* TEXT SEGMENT:
╭──

Mums always talk about "Baby Brain". Usually as an excuse for doing something dumb. But how long can you get away with that excuse? Asking for a friend....
It starts during pregnancy when the tiny human inside you is using all of your essential services. I think it's actually just pregnancy hormones making women a little bit loopy so we blame it on the bub. Then, the baby comes and Baby Brain goes up a gear. Again, most likely brought on by fatigue. I recall moments of putting formula in my coffee cup instead of coffee, washing my hair twice because I forgot I'd already done it (that's if I was lucky enough to even have a shower that day!) and driving all the way to work even though I was on maternity leave. I've worked in the safety field for over two decades and I never understood fatigue as a hazard until I became a Mum.
Once the baby starts to sleep, things ease up a bit. Then you get a toddler that's on the move and you are needed constantly. Plus, you are back to work so not only do you have the stress of your job, you are also a Mum that is needed and wanted 24/7 and usually, you are the preferred parent. This means no breaks, ever. If you are super lucky to have a village - extended family and friends who all help out - then you have won the lotto! I am lucky, I do have a small village that I'm super grateful for.
But - my daughter is now 5 - and I STILL HAVE BABY BRAIN! I am forgetful. And I hate it. I was never like this before. I was responsible. I could be relied upon. I did not lose anything.

╰──

* EXERCISE DATA:

╭──

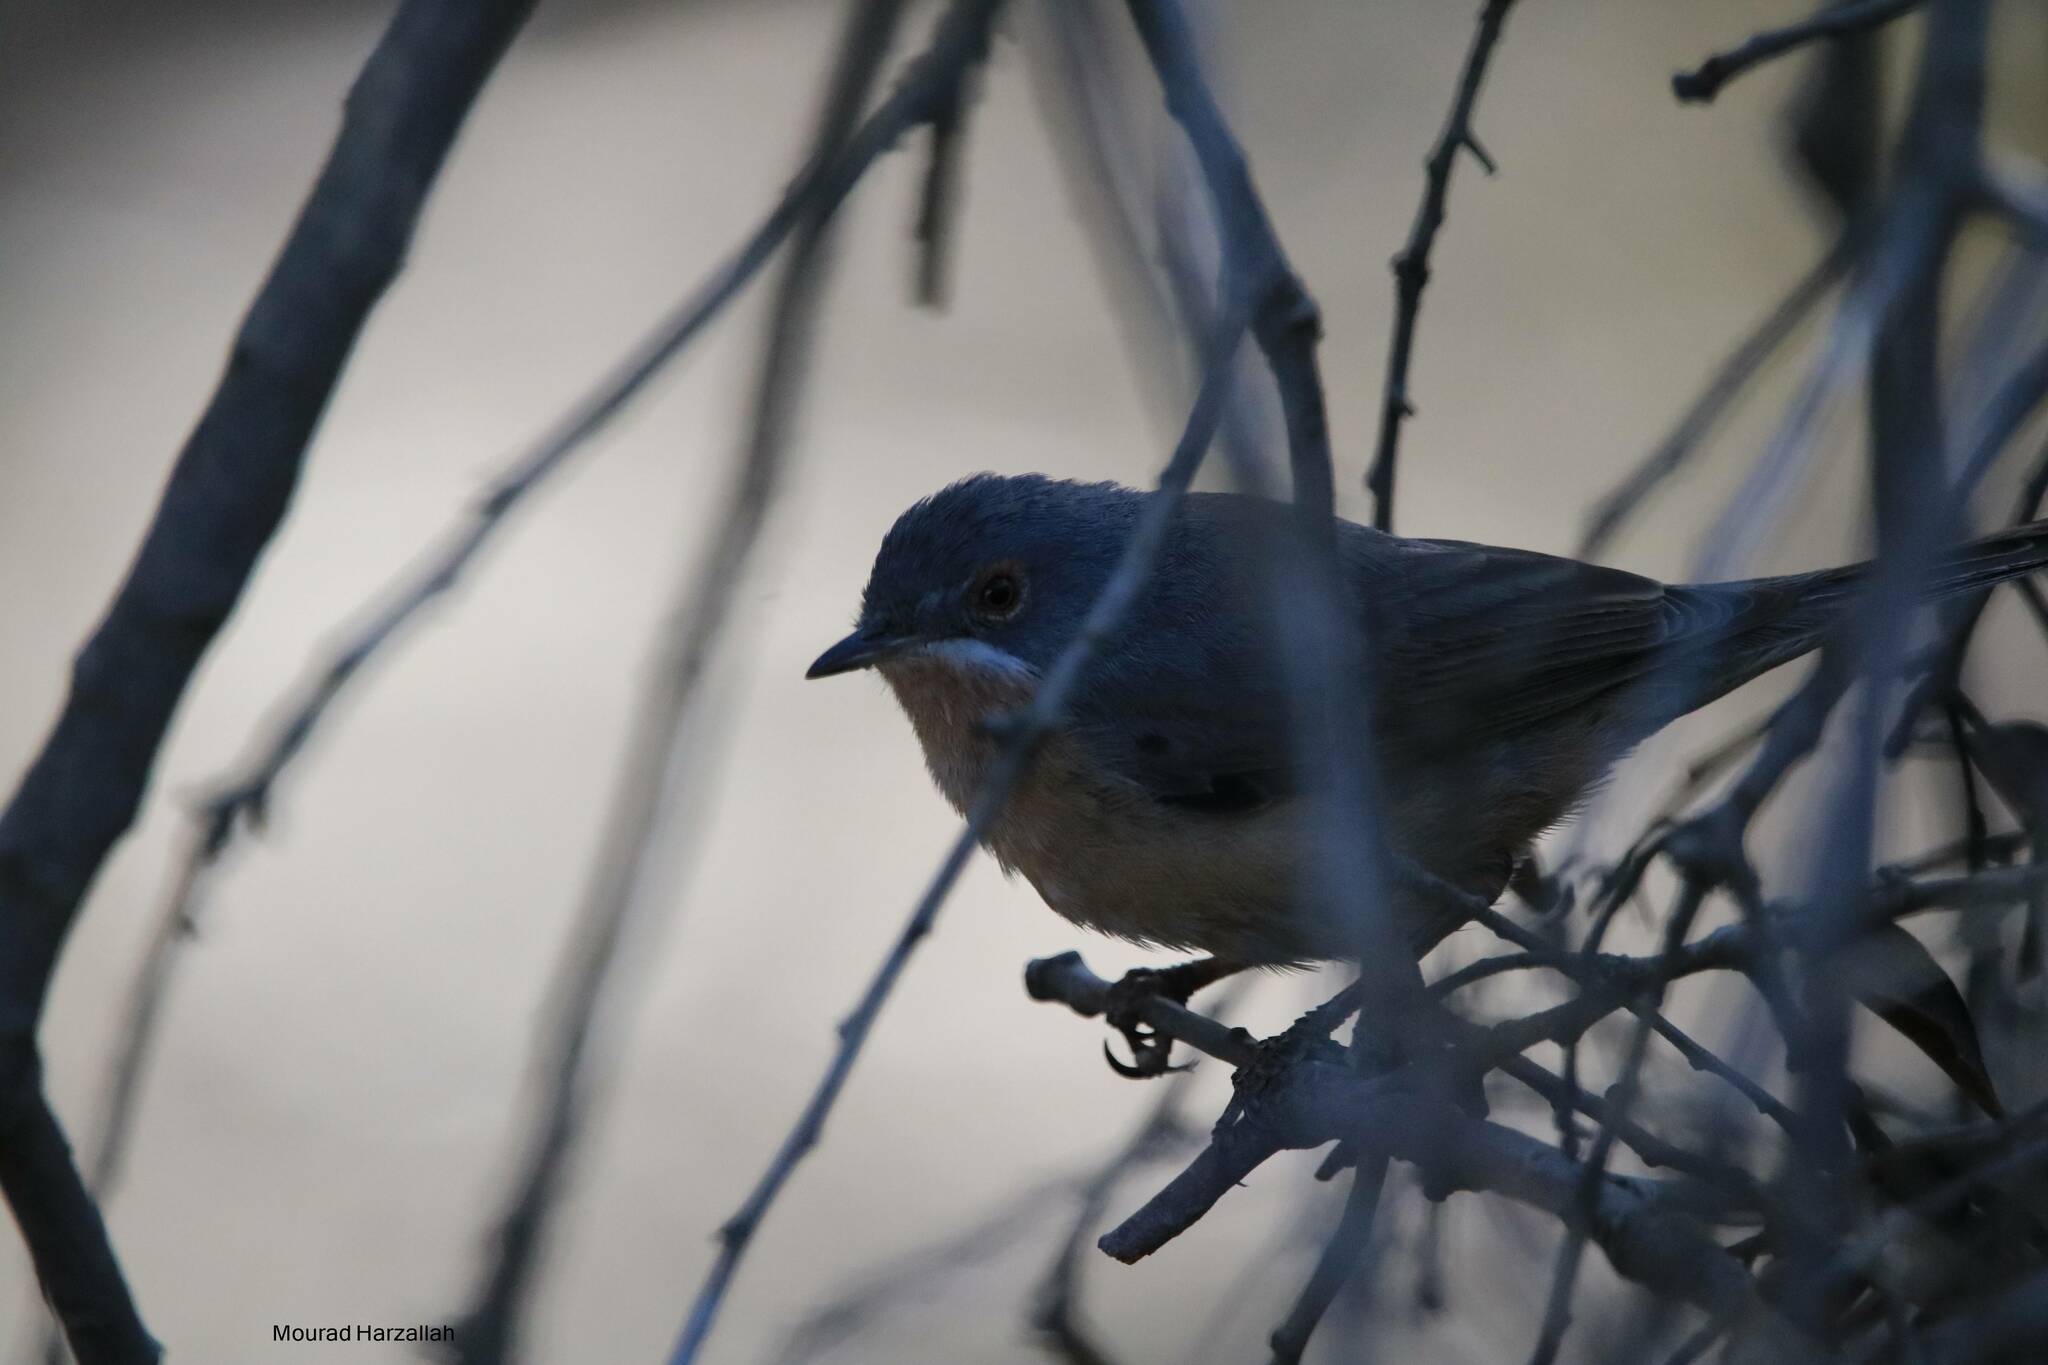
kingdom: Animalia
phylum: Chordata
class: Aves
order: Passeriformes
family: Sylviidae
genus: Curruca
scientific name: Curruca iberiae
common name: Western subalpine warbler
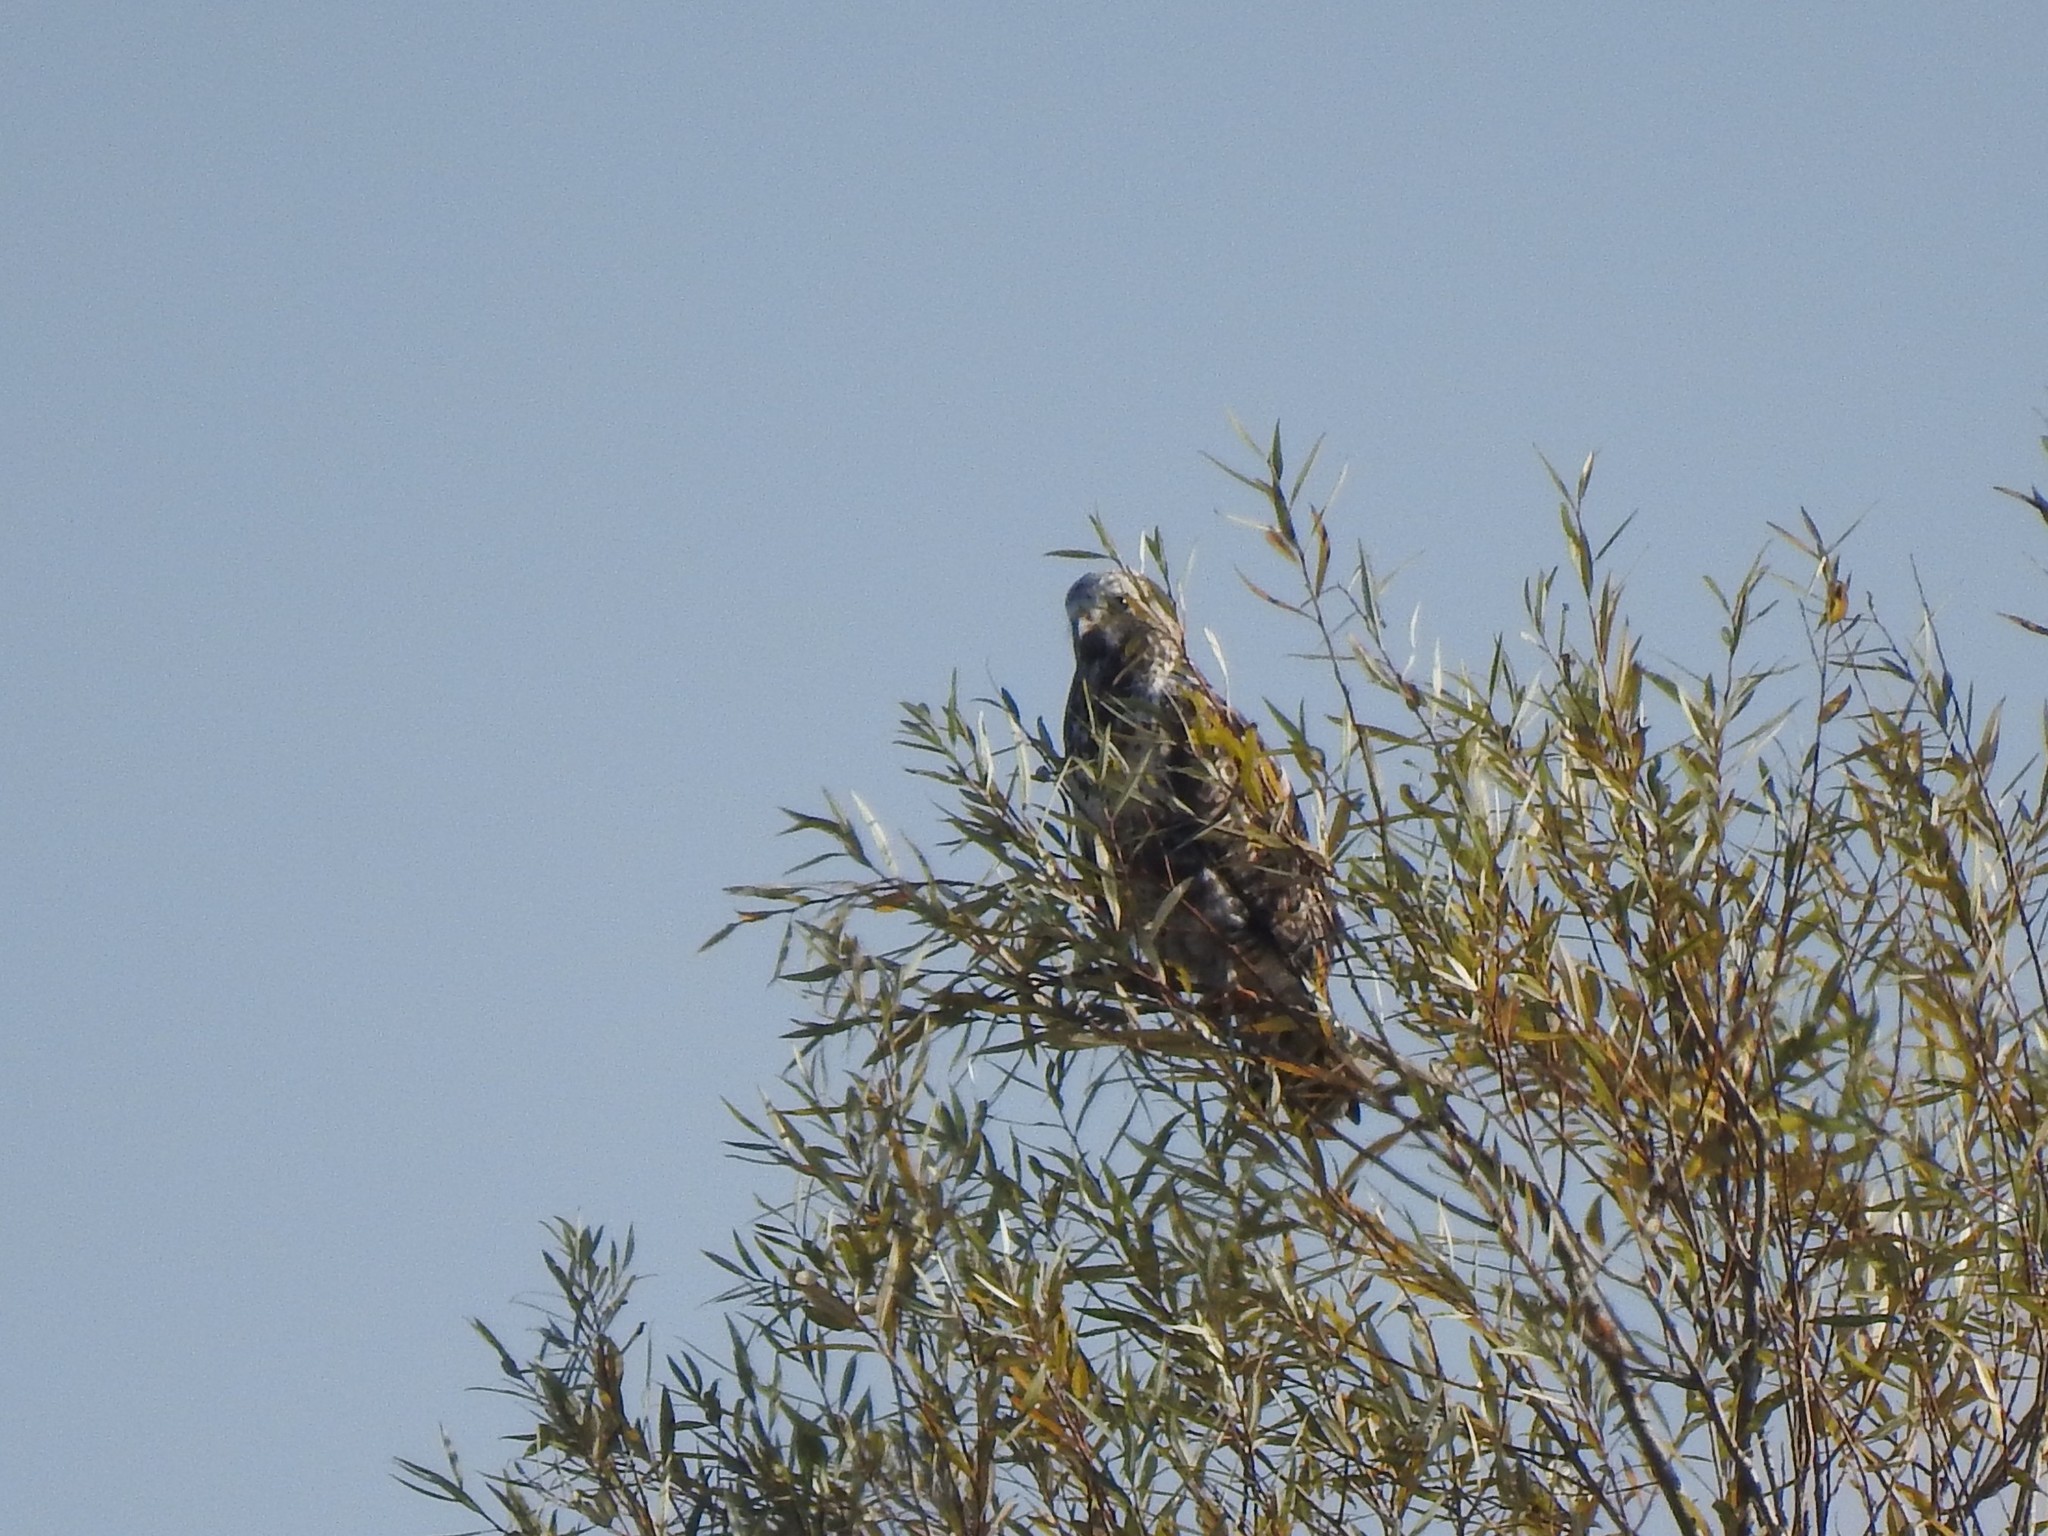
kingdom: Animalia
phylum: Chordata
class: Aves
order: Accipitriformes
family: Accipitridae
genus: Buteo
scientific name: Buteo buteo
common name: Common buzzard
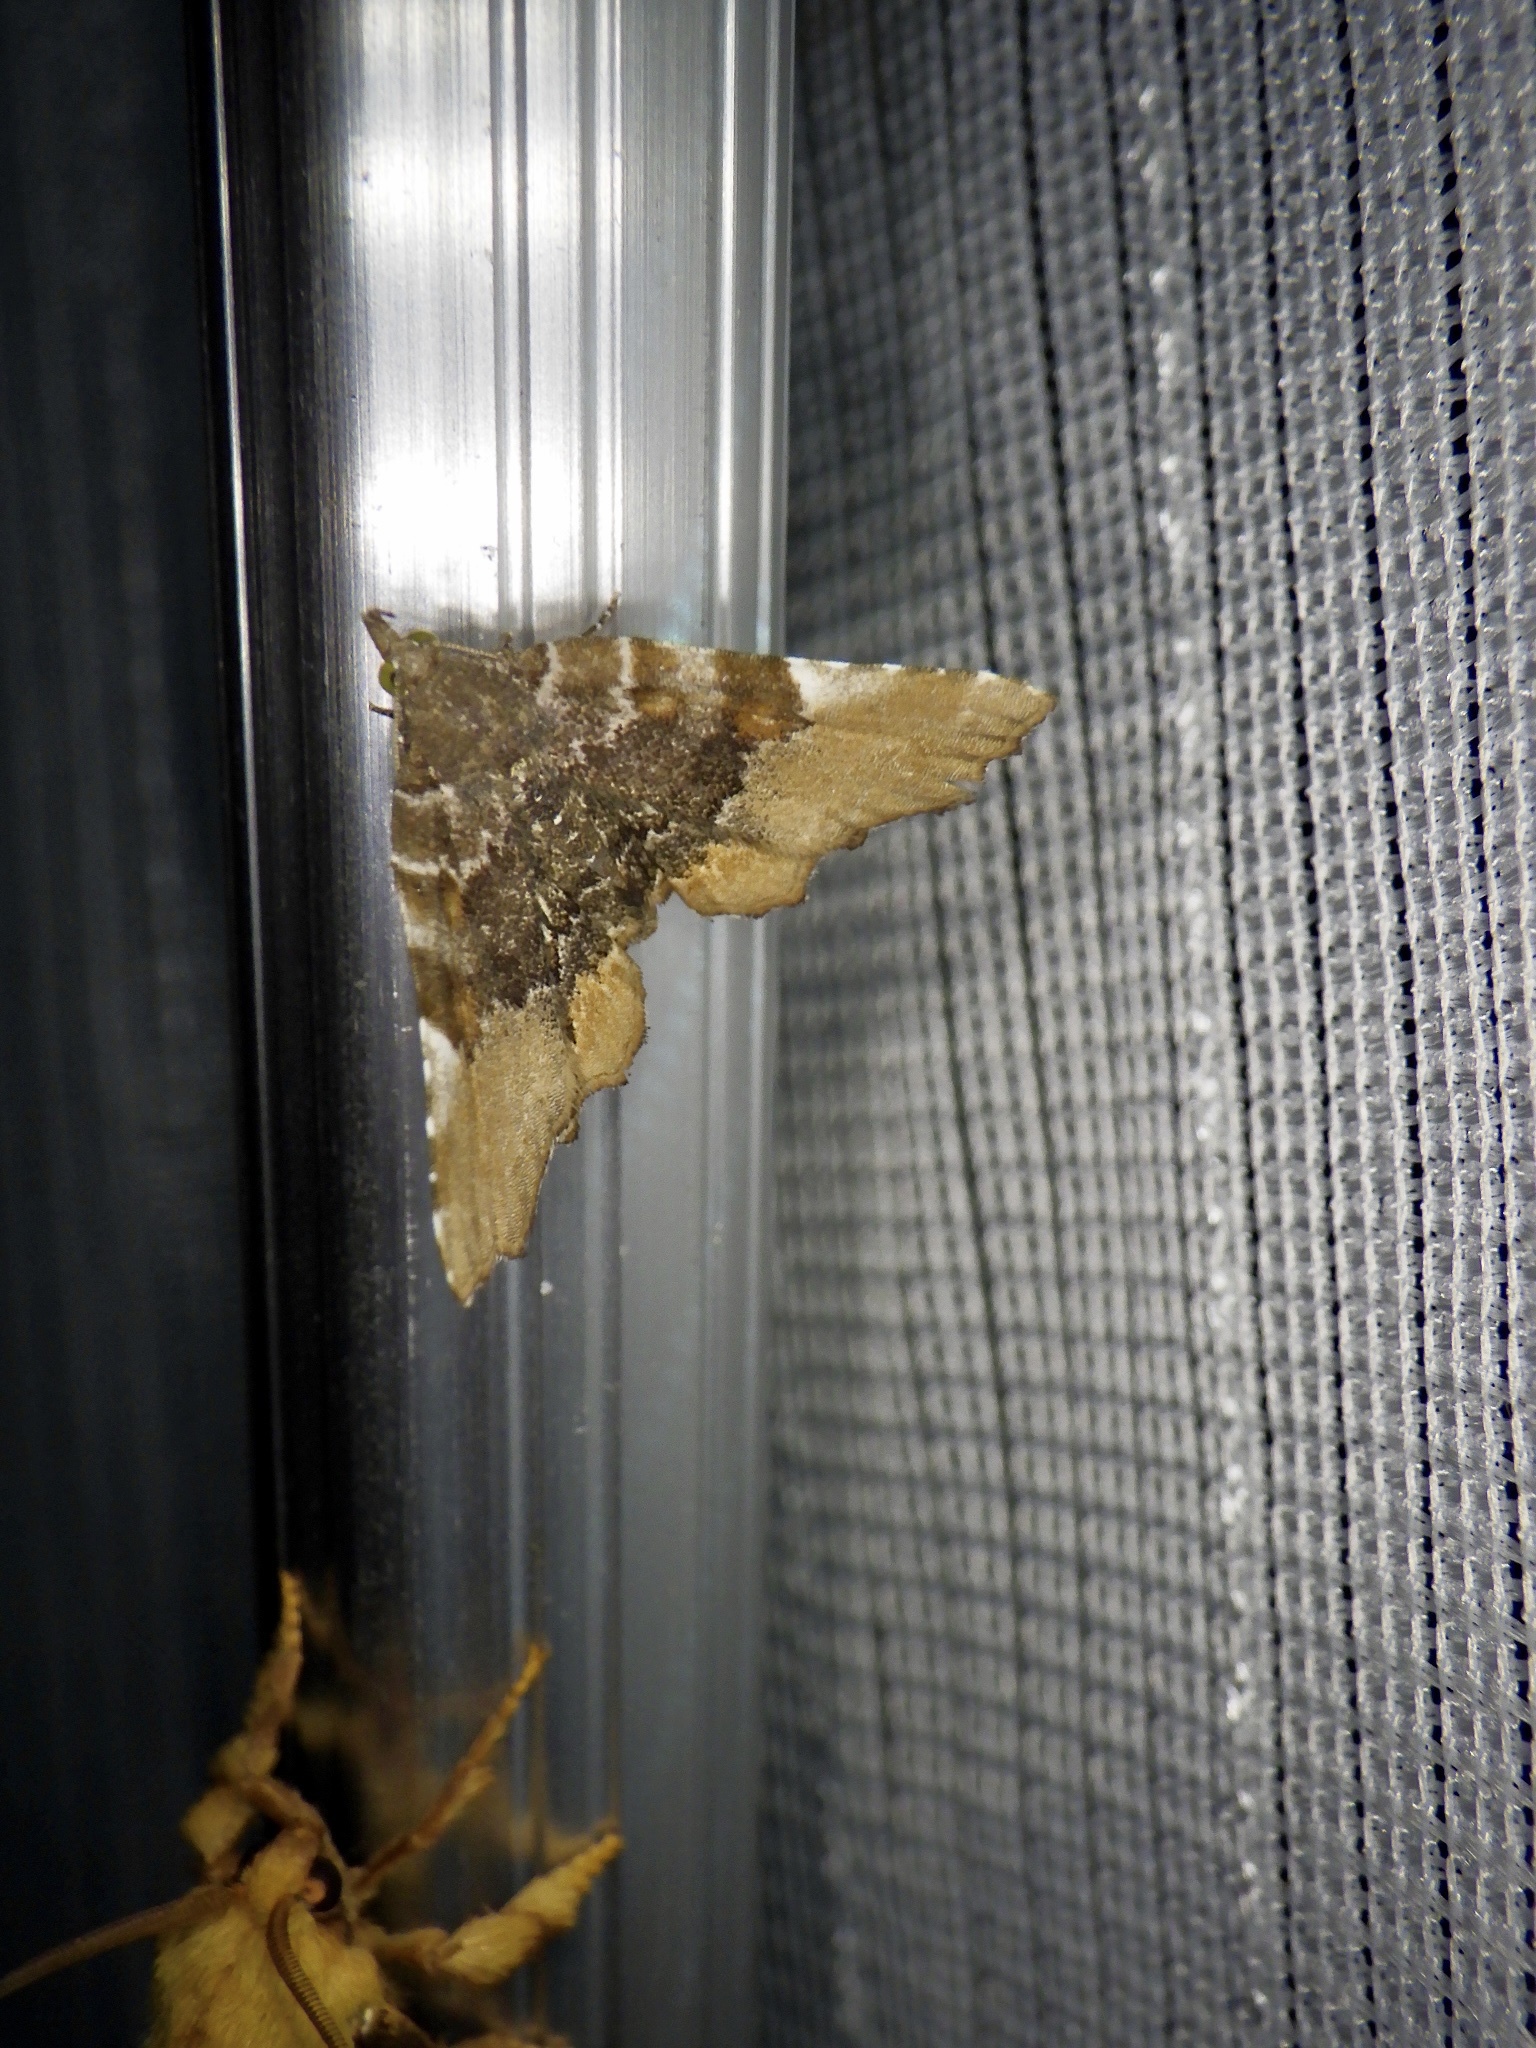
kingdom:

╰──

* TASK SET:
[a] Please print everything in the post about Baby Brain from "Mums always talk" down to "became a Mum.", word for word.
[b] Write what comes next in the post about Baby Brain, picking up after its last sentence.
The records are separate material and have no connection to the post about Baby Brain.

* RESPONSES TO THE EXERCISE:
[a]
Mums always talk about "Baby Brain". Usually as an excuse for doing something dumb. But how long can you get away with that excuse? Asking for a friend....
It starts during pregnancy when the tiny human inside you is using all of your essential services. I think it's actually just pregnancy hormones making women a little bit loopy so we blame it on the bub. Then, the baby comes and Baby Brain goes up a gear. Again, most likely brought on by fatigue. I recall moments of putting formula in my coffee cup instead of coffee, washing my hair twice because I forgot I'd already done it (that's if I was lucky enough to even have a shower that day!) and driving all the way to work even though I was on maternity leave. I've worked in the safety field for over two decades and I never understood fatigue as a hazard until I became a Mum.

[b]
I have lost the spare key to my old car - still looking so I can give it to the guy who bought it. I lost my glasses only to find them like a month later under Elsie's play kitchen covered in stickers. I walk into rooms and don't know why. I open my phone to do something only to be distracted by a notification and then forget why I picked up my phone in the first place. I order medication through an app and then forget to pick it up, but assume that I did pick it up and spend all night looking for it, then I have to trace my own steps in Life360 (best app ever) to confirm that I mustn't have actually picked them up. This is now! I have set a reminder (obviously I need reminders!) to call the chemist in the morning to see if my meds are actually there. If not, then yep, I've definitely lost the plot. And these are examples of the things I can remember. There have been hundreds more 'dumb' moments.
It's so frustrating. I'd love to be able to tell Mum's that it gets easier, but you know what, I don't think it does.
Maybe it's just the curse of constantly thinking about other humans. Kind of a different type of fatigue. I could do research but meh, these are just my thoughts.
I'm just glad I only have one kid. I can't imagine the cumulative effect of having multiple kids!